Benign or Not?
Suffering in silence seems like an endless journey exacerbated by misinformation, misdiagnosis, and misrepresentation of symptoms and signs. Patients are made to feel as if they are living in an alternate reality, in the terrible upside down.
Sickle cell anemia wreaks havoc on the lives of hundreds of thousands of Americans, and countless numbers worldwide. Yet, its sneaky cousin, sickle cell trait, gets very little press. Anyone with Sickle cell anemia has no less than 2 other family members that have Sickle Cell trait. That means millions worldwide have inherited this mutation with the potential to deform and distort the very cells responsible for the most essential life element, oxygen.
The math really is quite simple. If the red blood cells do not carry out their oxygen-carrying capacity to the optimal extent demanded in any given circumstance, the deleterious effects can strike literally anywhere in the body. Honestly, what part of your body does not need oxygen? where are you devoid of blood vessels? Exactly... nowhere. This precious biological commodity is in short supply for the ones whose blood refuses to make its delivery.
So, what many physicians have traditionally been taught does not really add up when we ponder the pathology. Sickle cell is not just sickle cell anemia but exists on a spectrum informed by the genetic, epigenetic, and environmental milieu experienced by each individual patient who bears its mark. Homozygous genetic abnormalities almost always prove more intense in phenotypic representations. Yet we cannot fall into the fallacy that heterozygous genetic alterations have no symptoms. Or, shall we venture to say, we cannot presume the phenotypic expression of said phenomena would be ..... RARE.
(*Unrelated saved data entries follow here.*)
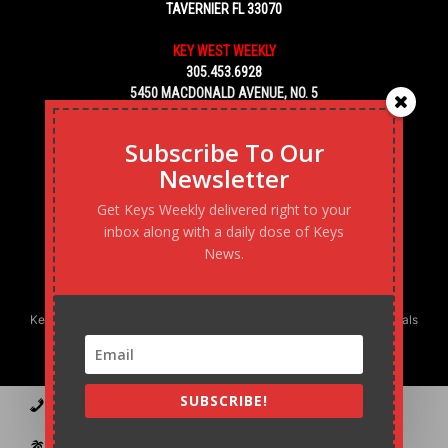
TAVERNIER FL 33070
KEY WEST WEEKLY
305.453.6928
5450 MACDONALD AVENUE, NO. 5
KEY WEST, FL 33040
Subscribe To Our
Newsletter
Get Keys Weekly delivered right to your
inbox along with a daily dose of Keys
News.
Keys Weekly’s Digital Marketing Agency: Transforming business goals
into reality, one strategy at a time.
SUBSCRIBE!
Contact
Advertise
Podcast
Subscribe to our Blast
Statement of Ownership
Narratives developed in response to deeper cultural and political climates should not get to inform medical truth so pervasively but this is the sad reality of our era. Fortunately, some advances in the perception of various ethnicities have lessened the significance of concerns that admitting to the health complications of sickle hemoglobinopathies will lead to unfair financial disadvantages. Truthfully any illness can have this unfortunate consequence. However the consequences of pretense have been equally disadvantageous, and in some cases fatal. The deaths of what appeared to be young healthy athletes and military recruits beg the question: where are our priorities? is it worth dying for a million dollar NFL contract or veteran benefits? What bizarre times...
Instead, it is past time to consider each patient, and his history, studies, signs and symptoms on their own merits. It is time to do good old fashion medicine, and actually listen to the echoes of suffering so that it will no longer be silent. When a tree falls in the forest, there is ALWAYS someone around to hear it if we will just open the ears of our hearts.